African Americans and their ancestors stand today as an example to us of a deep cultural bond that kept them strong in the face of dire odds and allowed them to fight of the right to freedom and the right to go home to Africa. The Kinte family used their family ties and deep heritage to pass on the dream of freedom until one day that dream came alive, and, not many generations later, one of their own was able to return to Africa. The Amistad Africans were also able to return to Africa through perseverance and teamwork. Nanny of the Maroons and the Africans of the Pernambuco rebellion encouraged African culture, helping to unite their people against their oppressors. Unity is something that Africans do best. Unity is what pushed them towards their ultimate goal: freedom. Through the treacherous Middle Passage, through the arduous years of slavery, and through numerous revolts and court battles, they have finally won that freedom.

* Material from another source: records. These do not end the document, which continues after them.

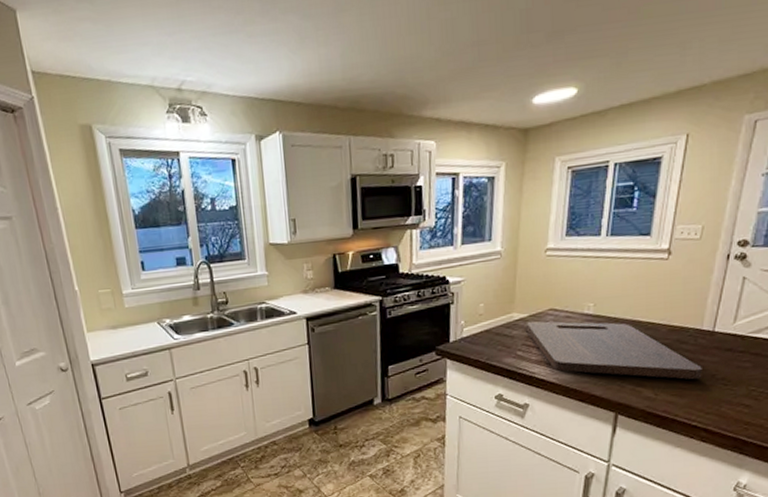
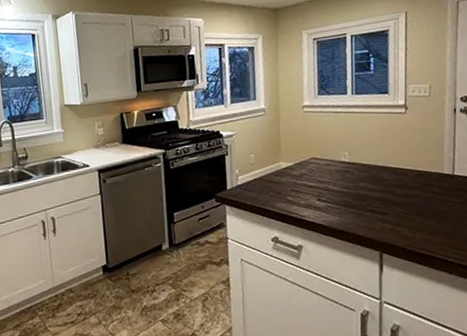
cutting board: present [526,321,702,380] -> none [292,169,450,219]

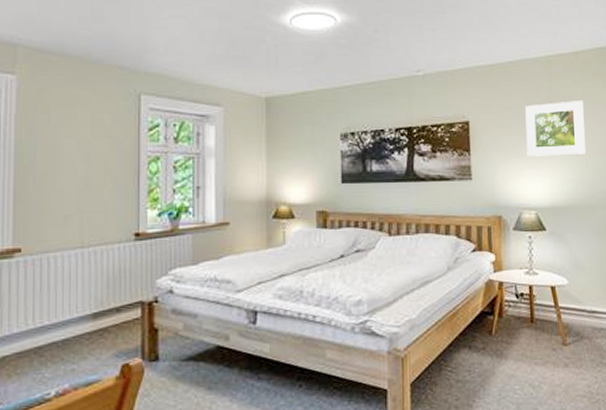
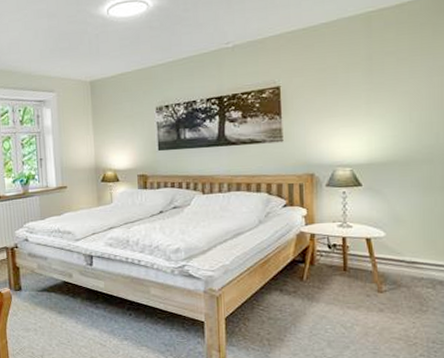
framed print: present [525,101,586,156] -> none [341,54,411,116]

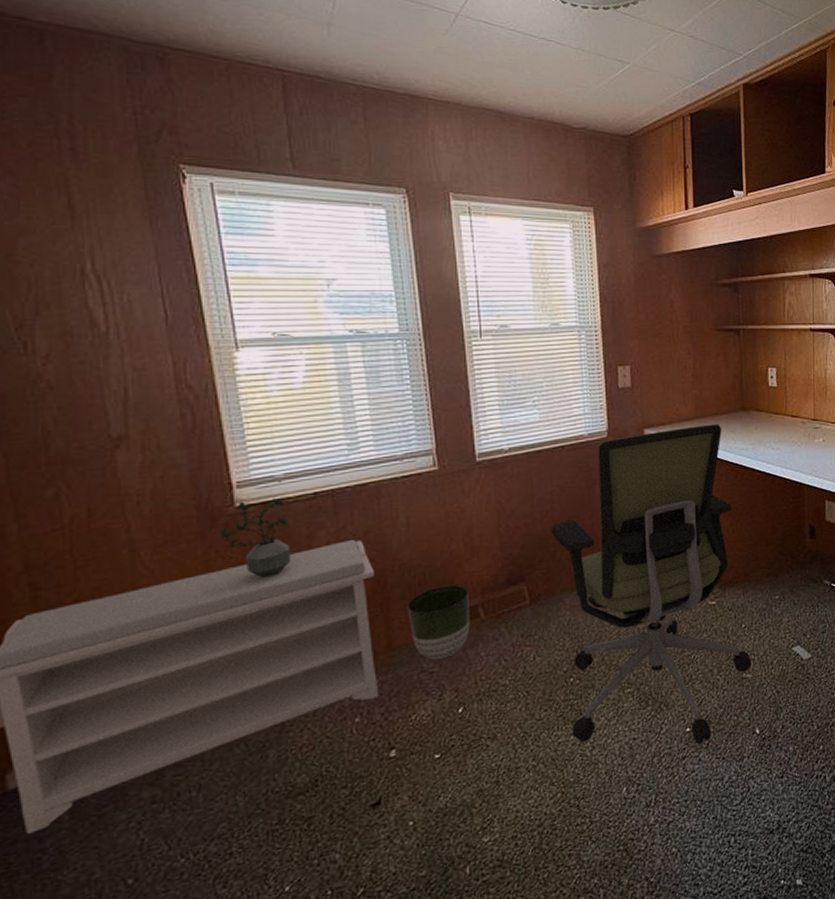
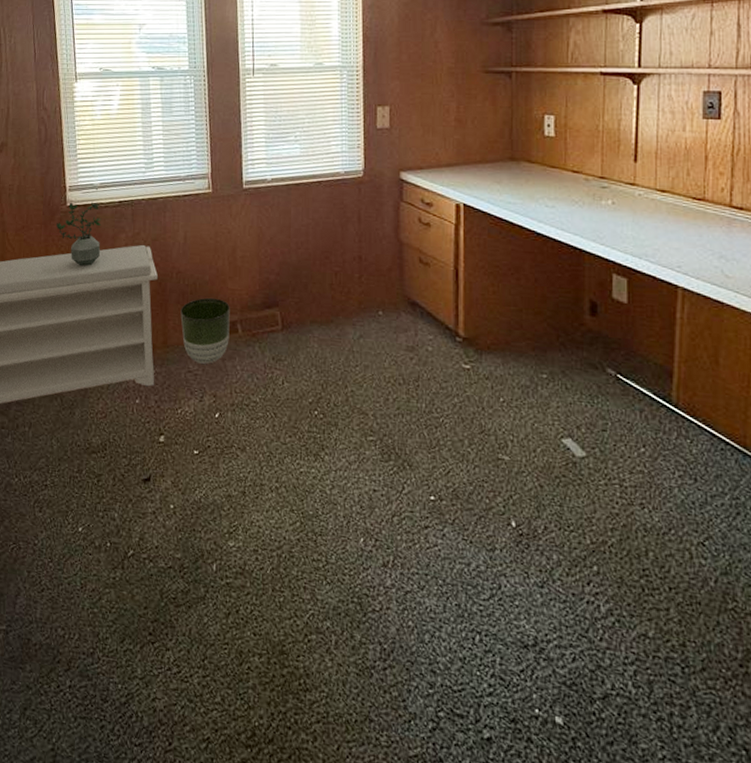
office chair: present [551,424,751,745] -> none [304,172,509,519]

Today the descendants of these strong Africans travel to their home to celebrate the character that has sustained their people through hundreds of years of suffering.
In our modern world, the lessons of community and perseverance are valuable. As we look at our past and cringe, we should see more than just the mangled lives of the Africans, but we should also stand in awe at the way they fought against their oppression and gave their children the values they needed to be able to return to Africa. We have our own oppression...we have our own losses of heritage. With our millions of orphans, genocide victims, disease-ridden people, poverty stricken families and numerous injustices against humanity, we could learn something about brotherhood. If we took the ideals of community and applied them to our society, what couldn’t we achieve? Maybe we could stop the Unborn Holocaust (abortion). Maybe we could prevent the spread of AIDS. Maybe we could even give the orphans the care Jesus called us to give them...let them find their lost heritage, as African Americans are doing everyday. Maybe, just maybe, we could change history like the Africans did.
[1] Although break-dancing did not originate from this form of dance-fighting, it contributed to its early development. Yet another symbol of how African Americans today retain traces of their heritage (The History of Break Dancing, 2005).
[2] One website claims that courage ran in “Granny Nanny’s” family: her brother Cudjoe led a slave rebellion rebellion in 1738 (Nanny of the Maroons, 2001).